## DIRECTIONS FOR THIS TASK
Would you please transcribe, exactly as written, the lines of the entries below starting at the one that holds "Group & Name: FileItem/PEInfo/Exports/ExportedFunctions/string" and ending at the one that holds "Use in an IOC: This", both included?

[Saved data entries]
----
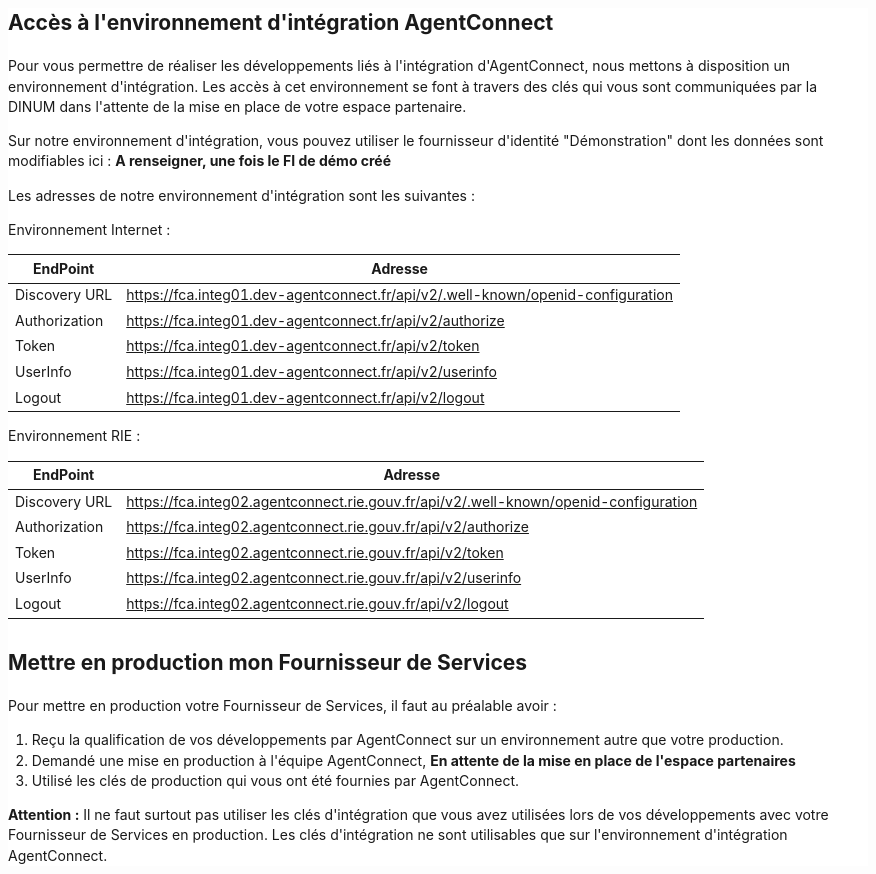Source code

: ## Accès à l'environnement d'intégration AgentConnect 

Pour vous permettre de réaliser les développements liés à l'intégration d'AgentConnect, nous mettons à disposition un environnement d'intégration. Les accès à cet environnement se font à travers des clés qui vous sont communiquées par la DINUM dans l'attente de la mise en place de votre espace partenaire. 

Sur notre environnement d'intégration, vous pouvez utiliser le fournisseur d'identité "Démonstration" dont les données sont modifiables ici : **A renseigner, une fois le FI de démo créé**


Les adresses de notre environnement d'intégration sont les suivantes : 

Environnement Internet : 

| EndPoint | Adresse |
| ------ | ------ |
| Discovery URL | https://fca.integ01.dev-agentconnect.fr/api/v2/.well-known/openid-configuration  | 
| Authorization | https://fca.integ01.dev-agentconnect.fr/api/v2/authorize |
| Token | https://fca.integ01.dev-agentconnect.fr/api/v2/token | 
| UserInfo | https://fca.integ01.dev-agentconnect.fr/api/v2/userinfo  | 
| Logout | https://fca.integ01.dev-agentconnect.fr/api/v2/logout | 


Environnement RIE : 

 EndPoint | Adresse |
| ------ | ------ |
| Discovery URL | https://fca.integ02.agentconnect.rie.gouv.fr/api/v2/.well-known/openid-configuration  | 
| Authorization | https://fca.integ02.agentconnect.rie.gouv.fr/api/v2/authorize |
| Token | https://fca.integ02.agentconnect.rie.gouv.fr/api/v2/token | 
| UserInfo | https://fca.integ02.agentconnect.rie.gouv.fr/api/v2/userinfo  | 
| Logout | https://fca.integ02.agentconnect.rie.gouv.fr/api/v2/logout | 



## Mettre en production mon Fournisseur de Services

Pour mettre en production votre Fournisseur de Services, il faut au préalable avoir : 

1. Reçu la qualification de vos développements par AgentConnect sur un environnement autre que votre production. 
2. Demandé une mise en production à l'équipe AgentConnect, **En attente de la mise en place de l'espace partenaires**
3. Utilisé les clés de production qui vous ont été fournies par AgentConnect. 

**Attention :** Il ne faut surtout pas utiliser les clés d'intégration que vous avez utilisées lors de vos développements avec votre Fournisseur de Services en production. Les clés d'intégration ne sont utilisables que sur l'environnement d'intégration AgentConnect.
----
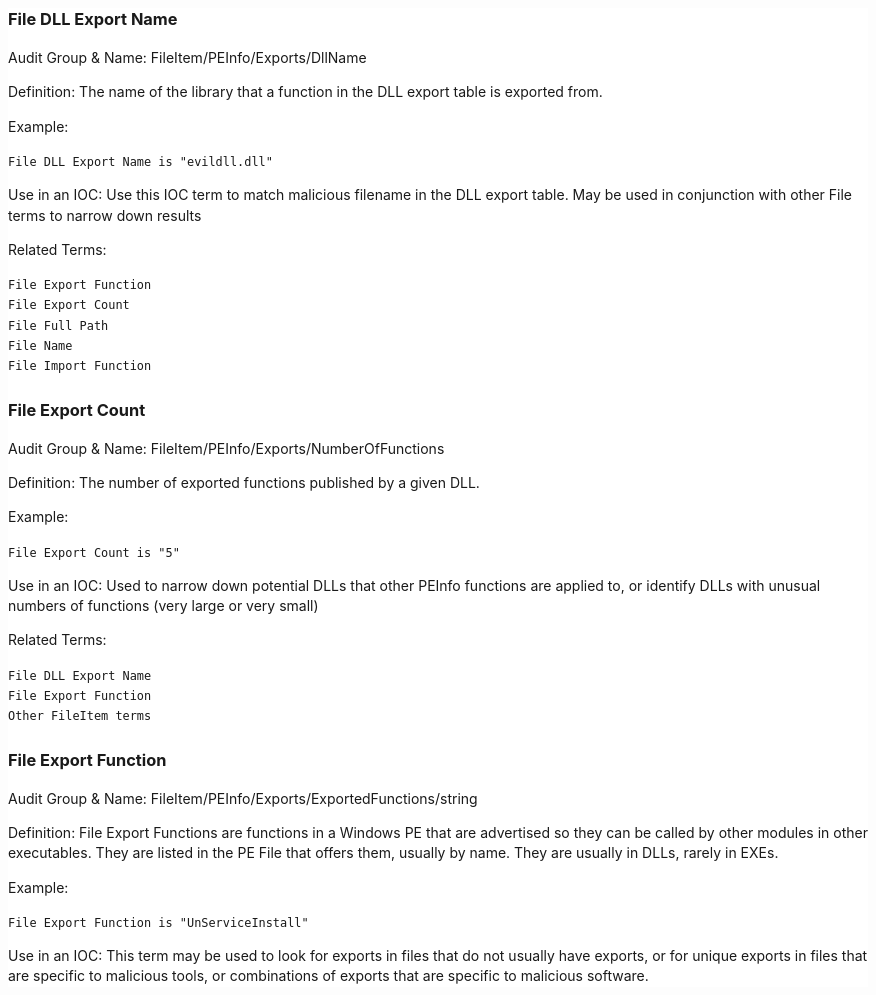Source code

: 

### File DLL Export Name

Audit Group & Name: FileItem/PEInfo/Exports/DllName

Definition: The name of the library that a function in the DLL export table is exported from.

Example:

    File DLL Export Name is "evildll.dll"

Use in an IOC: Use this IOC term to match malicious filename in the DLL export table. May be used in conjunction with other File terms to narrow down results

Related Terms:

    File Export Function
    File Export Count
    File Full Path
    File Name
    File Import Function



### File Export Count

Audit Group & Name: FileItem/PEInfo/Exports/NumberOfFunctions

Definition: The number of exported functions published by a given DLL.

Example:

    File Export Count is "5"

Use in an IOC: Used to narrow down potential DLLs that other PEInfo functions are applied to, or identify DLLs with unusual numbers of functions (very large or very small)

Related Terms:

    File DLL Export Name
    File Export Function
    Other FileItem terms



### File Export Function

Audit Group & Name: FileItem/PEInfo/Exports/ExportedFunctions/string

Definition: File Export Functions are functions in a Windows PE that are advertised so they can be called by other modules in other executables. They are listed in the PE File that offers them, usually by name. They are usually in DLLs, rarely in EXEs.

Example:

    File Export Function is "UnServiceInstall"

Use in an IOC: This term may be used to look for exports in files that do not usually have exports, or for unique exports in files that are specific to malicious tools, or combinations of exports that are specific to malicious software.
----
## OUTPUT BELOW
Audit Group & Name: FileItem/PEInfo/Exports/ExportedFunctions/string

Definition: File Export Functions are functions in a Windows PE that are advertised so they can be called by other modules in other executables. They are listed in the PE File that offers them, usually by name. They are usually in DLLs, rarely in EXEs.

Example:

    File Export Function is "UnServiceInstall"

Use in an IOC: This term may be used to look for exports in files that do not usually have exports, or for unique exports in files that are specific to malicious tools, or combinations of exports that are specific to malicious software.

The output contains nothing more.